Y los caminos se vuelven a unir
Aquí, un paréntesis. El Dr. Juan Martín Maldacena, quizás único científico al que sus colegas le dedicaron una canción elogiosa (¡modificando la letra de la famosa canción española que tiene el estribillo “Ey, Macarena”!), es el autor de la Correspondencia AdS/CTF o Conjetura de Maldacena, que, justamente, es una de las claves para reunir estos caminos bifurcados donde la Relatividad y la Teoría Cuántica de Campos se desencuentran.
Volviendo a la charla, el investigador explicó que no se sabe exactamente qué ocurre dentro de los agujeros negros, porque la información no puede salir de allí, donde hay una zona denominada singularidad, el universo está demasiado curvado en ese lugar por la tremenda gravedad que genera la gran masa de la estrella colapsada y comprimida. Algo notable que destacó Maldacena, en sus propias palabras: “Una de las cosas que debería enfatizar es que el interior del agujero negro, y la singularidad en particular, no es una región en el espacio, es un momento en el tiempo. O sea, el interior del agujero negro es, básicamente, como un universo en colapso, donde todo el espacio-tiempo colapsa en la singularidad”.
Y agregó: “Singularidad no es un término técnico, es un… bueno, es un término que lo único que significa es que no sabemos. O sea que si no entienden qué es la singularidad, entendieron bien qué es la singularidad. Porque nadie entiende qué es la singularidad”. Así, en este contexto tan complejo, Maldacena explicó que se necesita una teoría “que unifique estas dos cosas que llamamos gravedad cuántica”. Además, agregó que existen, en este momento, dos métodos para tratar de entender el problema.
Continuó con cuestiones técnicas relacionadas con la geometría de agujeros negros y hallazgos nuevos vinculados a la entropía de estos sistemas (área donde se cuenta con aportes fundamentales realizados por docentes el Instituto Balseiro). Además, destacó que la teoría “en construcción” más avanzada, hasta el momento, es la Teoría de Cuerdas.
Las “frases” que se pueden deducir de un agujero negro de bolsillo
Como destacó anteriormente Maldacena, agujeros negros muy pequeños no existen en la realidad, pero realizar simulaciones matemáticas de ellos puede brindar mucha información, ya que allí la radiación de Hawking sería notoria. Entonces, para pensar el problema desde las nuevas teorías en construcción, utilizó analogías que acercaran al público a una comprensión de cómo se pueden investigar los agujeros negros, donde ocurren eventos desconocidos y muy lejos de lo que la intuición desarrollada en la vida cotidiana puede aportar.

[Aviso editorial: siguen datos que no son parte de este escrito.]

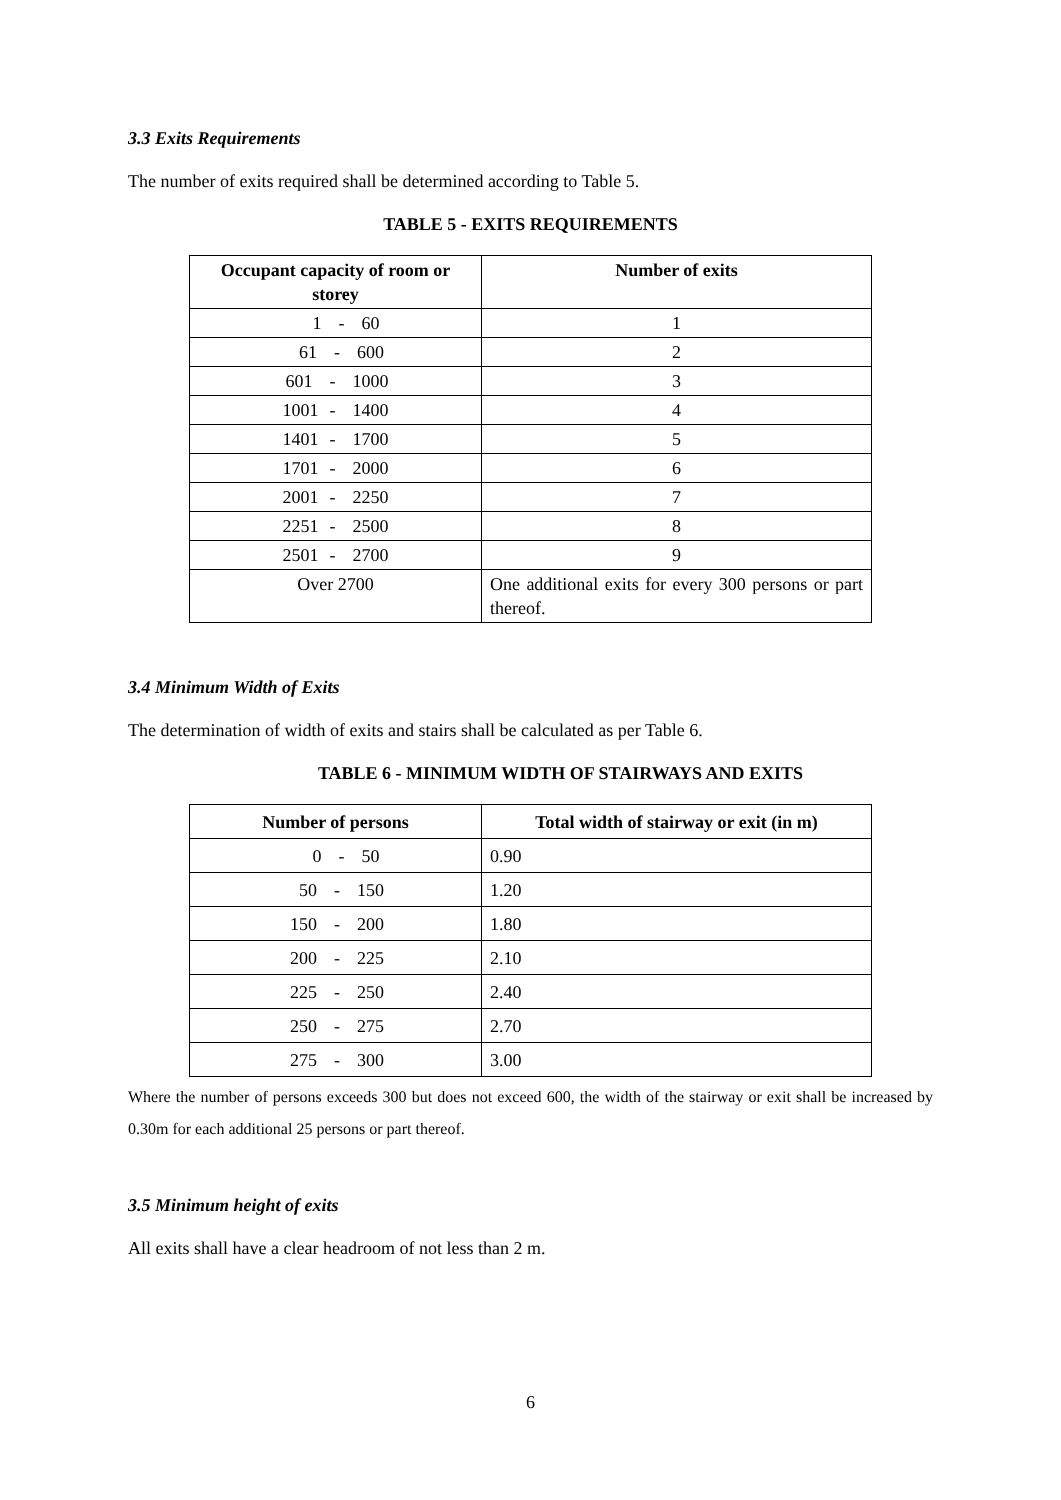3.3 Exits Requirements
The number of exits required shall be determined according to Table 5.
TABLE 5 - EXITS REQUIREMENTS
| Occupant capacity of room or storey | Number of exits |
| --- | --- |
| 1 - 60 | 1 |
| 61 - 600 | 2 |
| 601 - 1000 | 3 |
| 1001 - 1400 | 4 |
| 1401 - 1700 | 5 |
| 1701 - 2000 | 6 |
| 2001 - 2250 | 7 |
| 2251 - 2500 | 8 |
| 2501 - 2700 | 9 |
| Over 2700 | One additional exits for every 300 persons or part thereof. |
3.4 Minimum Width of Exits
The determination of width of exits and stairs shall be calculated as per Table 6.
TABLE 6 - MINIMUM WIDTH OF STAIRWAYS AND EXITS
| Number of persons | Total width of stairway or exit (in m) |
| --- | --- |
| 0 - 50 | 0.90 |
| 50 - 150 | 1.20 |
| 150 - 200 | 1.80 |
| 200 - 225 | 2.10 |
| 225 - 250 | 2.40 |
| 250 - 275 | 2.70 |
| 275 - 300 | 3.00 |
Where the number of persons exceeds 300 but does not exceed 600, the width of the stairway or exit shall be increased by 0.30m for each additional 25 persons or part thereof.
3.5 Minimum height of exits
All exits shall have a clear headroom of not less than 2 m.
6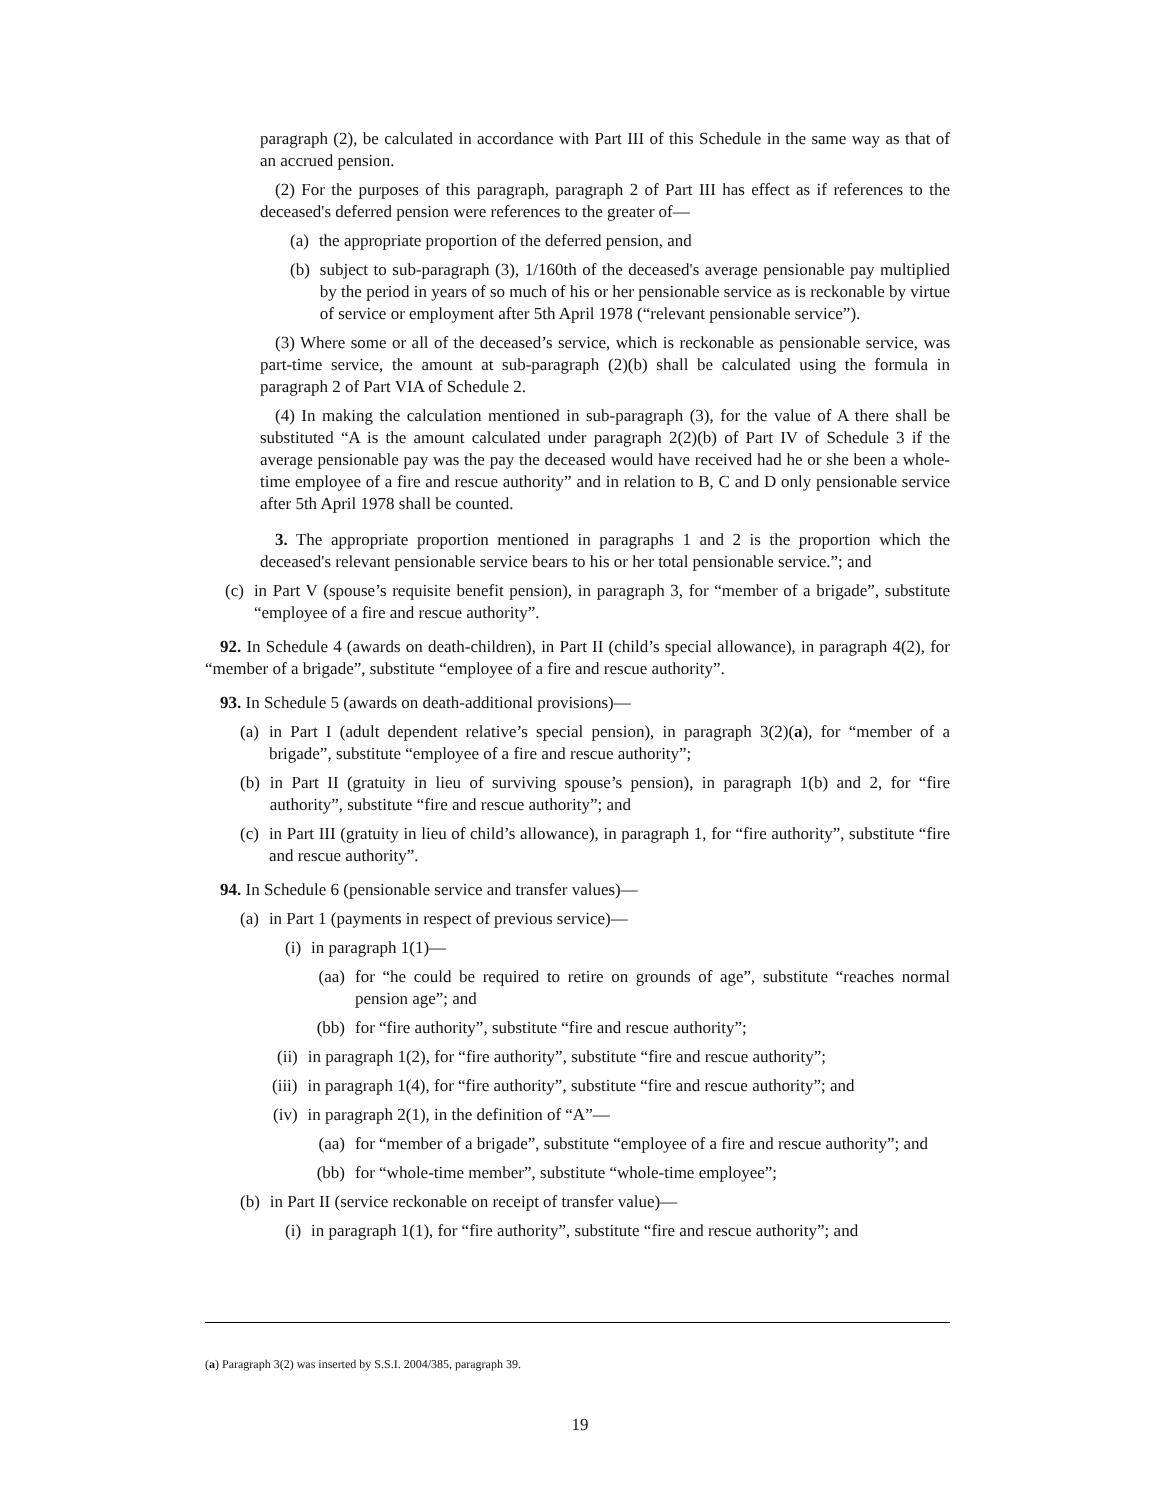paragraph (2), be calculated in accordance with Part III of this Schedule in the same way as that of an accrued pension.
(2) For the purposes of this paragraph, paragraph 2 of Part III has effect as if references to the deceased's deferred pension were references to the greater of—
(a) the appropriate proportion of the deferred pension, and
(b) subject to sub-paragraph (3), 1/160th of the deceased's average pensionable pay multiplied by the period in years of so much of his or her pensionable service as is reckonable by virtue of service or employment after 5th April 1978 (“relevant pensionable service”).
(3) Where some or all of the deceased’s service, which is reckonable as pensionable service, was part-time service, the amount at sub-paragraph (2)(b) shall be calculated using the formula in paragraph 2 of Part VIA of Schedule 2.
(4) In making the calculation mentioned in sub-paragraph (3), for the value of A there shall be substituted “A is the amount calculated under paragraph 2(2)(b) of Part IV of Schedule 3 if the average pensionable pay was the pay the deceased would have received had he or she been a whole-time employee of a fire and rescue authority” and in relation to B, C and D only pensionable service after 5th April 1978 shall be counted.
3. The appropriate proportion mentioned in paragraphs 1 and 2 is the proportion which the deceased's relevant pensionable service bears to his or her total pensionable service.”; and
(c) in Part V (spouse’s requisite benefit pension), in paragraph 3, for “member of a brigade”, substitute “employee of a fire and rescue authority”.
92. In Schedule 4 (awards on death-children), in Part II (child’s special allowance), in paragraph 4(2), for “member of a brigade”, substitute “employee of a fire and rescue authority”.
93. In Schedule 5 (awards on death-additional provisions)—
(a) in Part I (adult dependent relative’s special pension), in paragraph 3(2)(a), for “member of a brigade”, substitute “employee of a fire and rescue authority”;
(b) in Part II (gratuity in lieu of surviving spouse’s pension), in paragraph 1(b) and 2, for “fire authority”, substitute “fire and rescue authority”; and
(c) in Part III (gratuity in lieu of child’s allowance), in paragraph 1, for “fire authority”, substitute “fire and rescue authority”.
94. In Schedule 6 (pensionable service and transfer values)—
(a) in Part 1 (payments in respect of previous service)—
(i) in paragraph 1(1)—
(aa) for “he could be required to retire on grounds of age”, substitute “reaches normal pension age”; and
(bb) for “fire authority”, substitute “fire and rescue authority”;
(ii) in paragraph 1(2), for “fire authority”, substitute “fire and rescue authority”;
(iii) in paragraph 1(4), for “fire authority”, substitute “fire and rescue authority”; and
(iv) in paragraph 2(1), in the definition of “A”—
(aa) for “member of a brigade”, substitute “employee of a fire and rescue authority”; and
(bb) for “whole-time member”, substitute “whole-time employee”;
(b) in Part II (service reckonable on receipt of transfer value)—
(i) in paragraph 1(1), for “fire authority”, substitute “fire and rescue authority”; and
(a) Paragraph 3(2) was inserted by S.S.I. 2004/385, paragraph 39.
19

Una analogía muy clara fue la realizada con una oración de ejemplo: Si un hombre no lleva el paso de sus compañeros, quizás sea porque escucha otro tamborista. “Uno identifica todas las palabras de la frase, uno identifica sujeto, predicado, todas esas cosas que nos enseñan en el colegio, pero que nuestra mente hace en forma automática” señaló el investigador. Y agregó: “Noten que hay correlaciones a grandes distancias entre las palabras. Por ejemplo, la palabra paso y la palabra tamborista están correlacionadas”.
Cabe señalar que existe una descripción matemática del llamado horizonte de sucesos o frontera de un agujero negro, la zona “límite” donde la información entra (por ejemplo luz) y ya no puede salir. Entonces, ¿cómo conocer qué ocurre dentro del objeto? En principio, la única información que puede salir es la radiación de Hawking, esa que en los agujeros negros conocidos no se puede detectar, pero en hipotéticos, de bolsillo, sí.
Regresando a Maldacena, el investigador preguntó: “¿Qué es un agujero negro en esta analogía?”. Para explicarlo, comenzó a cambiar palabras de la oración original, por ejemplo, intercambiando “tamborista” por “orador” y fue poniendo en evidencia cómo el significado de la oración original iba cambiando, ya que “paso” ya no tenía un vínculo intrínseco con “orador”. A medida que se cambiaban las palabras, menos sentido tenía la frase. Y luego invitó al público a imaginar que la frase se obtuvo a partir de un proceso reversible, como los procesos de encriptado que las computadoras utilizan para comunicarse. Justamente, este tipo de proceso se puede revertir y recuperar la frase original.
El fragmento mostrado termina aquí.